A doença celíaca é autoimune e afeta o intestino delgado de indivíduos geneticamente predispostos, quando expostos a ingestão de alimentos que contêm glúten. Ela impacta na qualidade de vida dos indivíduos e está associada ao maior risco de mortalidade. Atualmente, a dieta isenta de glúten é o único tratamento eficaz para pessoas com doença celíaca.
Entretanto, fatores como a disponibilidade, custo e qualidade nutricional têm influenciado negativamente na manutenção da dieta isenta de glúten em diversos países. No Brasil, a escassez de informações sobre a relação custo econômico e qualidade nutricional desses produtos apontam a necessidade de incursões sobre o tema.
A fim de analisar e comparar a composição nutricional e o custo dos produtos alimentícios com e sem glúten, a pesquisadora Luce Alves da Silva desenvolveu a dissertação “Plataformas de e-commerce no Brasil: uma visão da atualidade e apontamentos para o futuro através de análise comparativa entre o custo econômico e qualidade nutricional de produtos para pessoas com doença celíaca”, no Programa de Pós-Graduação em Engenharia e Ciência de Alimentos, campus de Itapetinga.
A pesquisa evidenciou que, no Brasil, os produtos sem glúten apresentam menor teor calórico (5% a 35%), de carboidratos (1% a 13%), gorduras totais (10% a 140%), proteína (35% a 192%) e fibras (11% a 94%), para a maioria das categorias analisadas. Além disso, o preço final ao consumidor chega ser até 110% mais caro quando comparado com as versões com glúten do mesmo produto, em todas as categorias analisadas.
Como a pesquisa foi realizada – Os dados coletados referente a cada produto foram: custo (convertido em euros), peso líquido do produto (em gramas) e informação nutricional (porção, valor energético, carboidrato, proteína, gorduras totais, gordura saturada, gordura trans, colesterol, fibras e sódio).
O material foi categorizado em quatro grupos de produtos nas versões com e sem glúten: mistura para assar (mistura para bolo, mistura para pães, mistura para tortas, misturas para purês e mistura para sobremesas), pão e produtos de panificação (pães em todas suas formas, torradas e panetone), massas e produtos de cereais (macarrão em diversos formatos, massa para lasanha, cereais matinais) e biscoitos e bolos (biscoitos, recheados ou não, e bolos em diversos formatos e prontos para consumo).
Qualidade nutricional – Os conteúdos demonstram uma melhor qualidade nutricional dos produtos sem glúten em relação ao valor calórico, carboidrato, gordura e sódio, para a maioria das 25 categorias analisadas, o que, segundo a pesquisadora, vem a ser benéfico, uma vez que os consumidores associam produtos sem glúten à alimentação saudável. Entretanto, ela ressalta que o teor de proteína e fibras de grande parte dos produtos sem glúten analisados foi inferior quando comparado aos produtos contendo glúten.
“Embora os produtos sem glúten não possuam a alegação de serem fontes de proteínas, a retirada de ingredientes contendo glúten altera a percepção sensorial, o que indica que a indústria de alimentos necessita avançar em seus estudos de avaliação de propriedades tecnológicas e desenvolvimento de novos produtos”, revela a pesquisadora, alertando que essa retirada pode trazer riscos de inadequação nutricional a pessoas com doença celíaca.
Os dados desse estudo apontam para a necessidade de as indústrias de alimentos desenvolverem estratégias de enriquecimento de produtos sem glúten visando a oferta de produtos com melhor aporte de fibras e proteína, sem onerar o preço final ao consumidor. “Uma alternativa seria a utilização de co-produtos agroindustriais (conhecidos também como resíduos agroindustriais) no desenvolvimento desses produtos, a fim de agregar valor nutricional e não onerar o custo final ao consumidor”, aponta.

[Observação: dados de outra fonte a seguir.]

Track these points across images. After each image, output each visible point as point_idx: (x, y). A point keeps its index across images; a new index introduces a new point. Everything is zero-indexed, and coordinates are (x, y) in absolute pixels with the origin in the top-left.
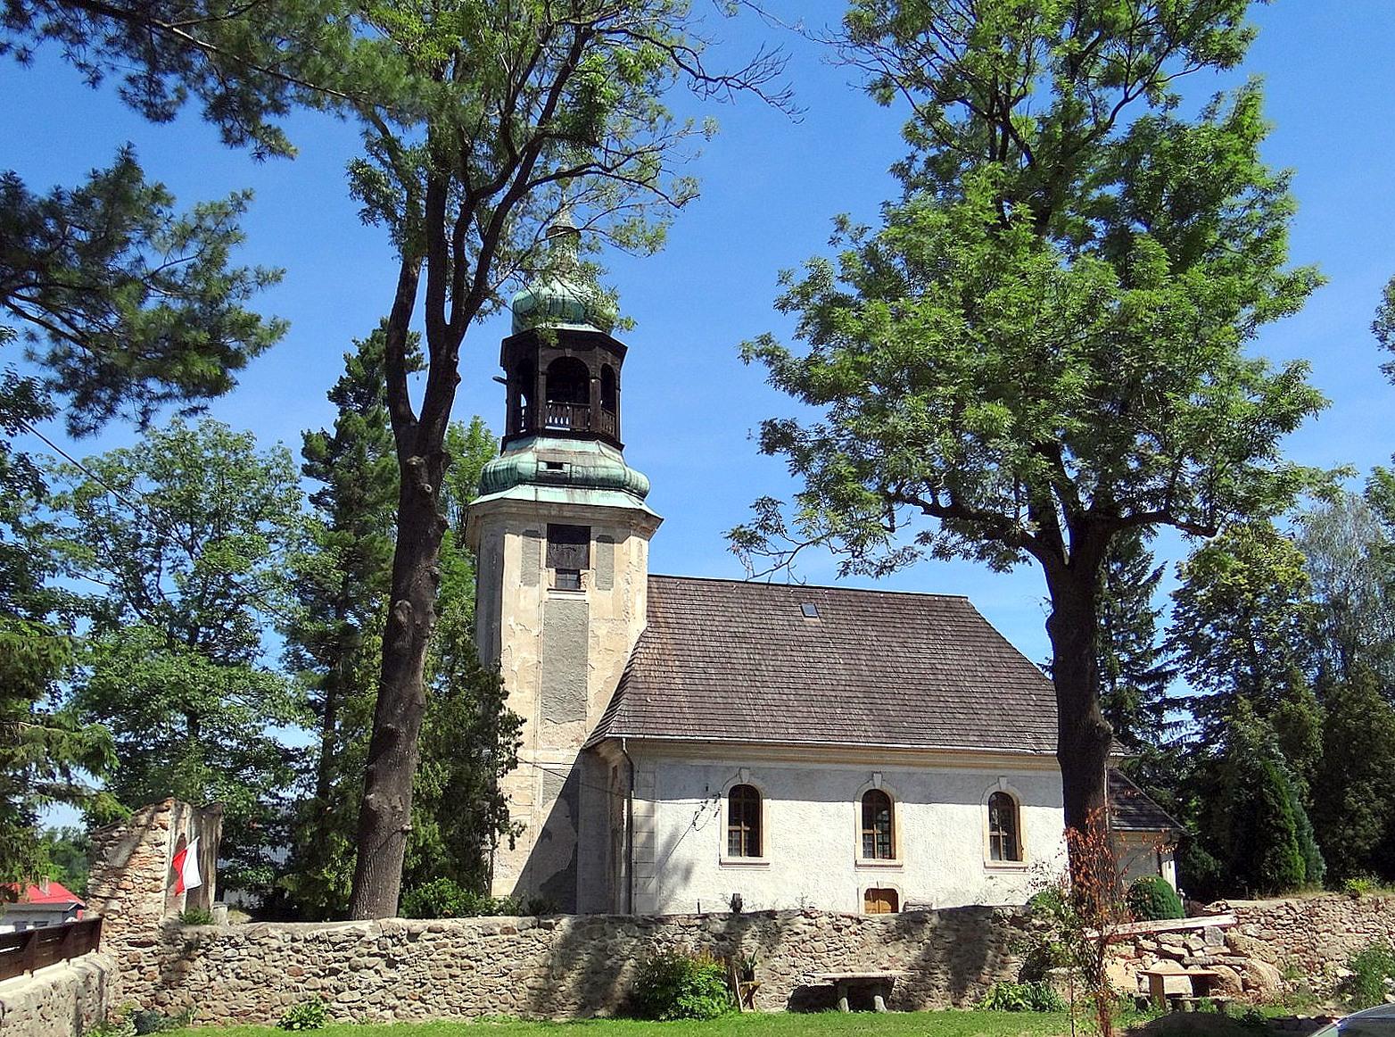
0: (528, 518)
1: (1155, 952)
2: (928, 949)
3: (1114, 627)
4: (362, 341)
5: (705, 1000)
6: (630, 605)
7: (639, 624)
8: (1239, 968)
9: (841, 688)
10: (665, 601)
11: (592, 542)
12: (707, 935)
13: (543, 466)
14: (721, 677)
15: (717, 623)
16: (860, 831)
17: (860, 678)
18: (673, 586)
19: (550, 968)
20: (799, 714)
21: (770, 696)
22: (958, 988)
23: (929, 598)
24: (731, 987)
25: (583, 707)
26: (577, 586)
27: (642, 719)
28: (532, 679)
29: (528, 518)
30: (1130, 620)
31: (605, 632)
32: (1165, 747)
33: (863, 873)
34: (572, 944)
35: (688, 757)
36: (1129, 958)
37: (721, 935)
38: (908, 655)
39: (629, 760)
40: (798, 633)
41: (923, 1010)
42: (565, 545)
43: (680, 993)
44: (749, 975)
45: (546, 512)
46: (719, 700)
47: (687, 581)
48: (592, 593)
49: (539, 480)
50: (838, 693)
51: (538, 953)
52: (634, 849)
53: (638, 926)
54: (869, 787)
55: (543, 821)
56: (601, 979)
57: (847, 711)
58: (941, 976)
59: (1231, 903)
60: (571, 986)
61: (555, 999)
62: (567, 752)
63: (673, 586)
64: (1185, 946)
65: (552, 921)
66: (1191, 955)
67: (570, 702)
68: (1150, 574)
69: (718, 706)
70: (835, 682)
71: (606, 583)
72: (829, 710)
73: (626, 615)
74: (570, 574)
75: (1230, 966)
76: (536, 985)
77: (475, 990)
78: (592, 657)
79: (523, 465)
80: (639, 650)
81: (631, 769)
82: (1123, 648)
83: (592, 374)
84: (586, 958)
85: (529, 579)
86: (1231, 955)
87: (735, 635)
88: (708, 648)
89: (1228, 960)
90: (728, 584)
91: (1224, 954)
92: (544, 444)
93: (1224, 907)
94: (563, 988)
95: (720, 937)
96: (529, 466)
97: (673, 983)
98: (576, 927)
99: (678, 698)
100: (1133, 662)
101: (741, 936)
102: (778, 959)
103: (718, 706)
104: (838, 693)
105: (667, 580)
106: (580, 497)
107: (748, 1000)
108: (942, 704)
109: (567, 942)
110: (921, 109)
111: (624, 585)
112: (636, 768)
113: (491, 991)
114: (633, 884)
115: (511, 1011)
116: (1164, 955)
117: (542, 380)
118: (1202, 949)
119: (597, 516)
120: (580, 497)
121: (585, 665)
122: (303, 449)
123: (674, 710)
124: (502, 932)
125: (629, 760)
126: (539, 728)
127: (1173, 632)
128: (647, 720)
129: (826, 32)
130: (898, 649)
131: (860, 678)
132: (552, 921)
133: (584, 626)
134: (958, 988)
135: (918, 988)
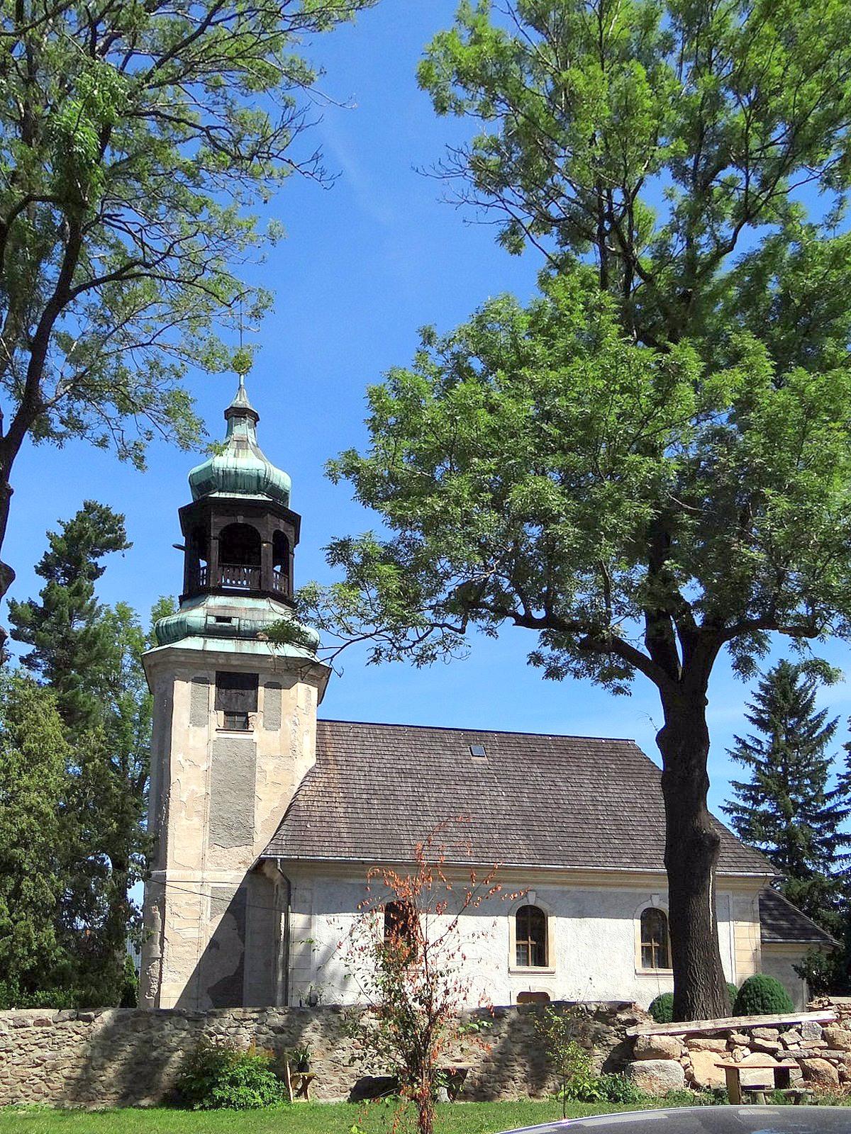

Custos – Na pesquisa, as versões sem glúten de todos os grupos de produtos apresentaram a média de custo superior quando comparado as suas versões tradicionais com glúten, sendo a menor diferença na categoria “mistura para assar” (39%) e a maior diferença na categoria na categoria “Biscoitos e Bolos” (110%).
O acréscimo no valor final ao consumidor pode ser explicado, em parte, pela substituição de ingredientes contendo glúten por outros cereais que possuem o custo superior ao trigo. “Os dados desse estudo demonstram o ônus de uma dieta isenta de glúten no Brasil, sugere um maior comprometimento da renda quando comparado a outros países e sinaliza um possível comprometimento na aquisição de alimentos sem glúten ou de outras necessidades por pessoas que precisam de uma dieta restrita de glúten”, explica Luce.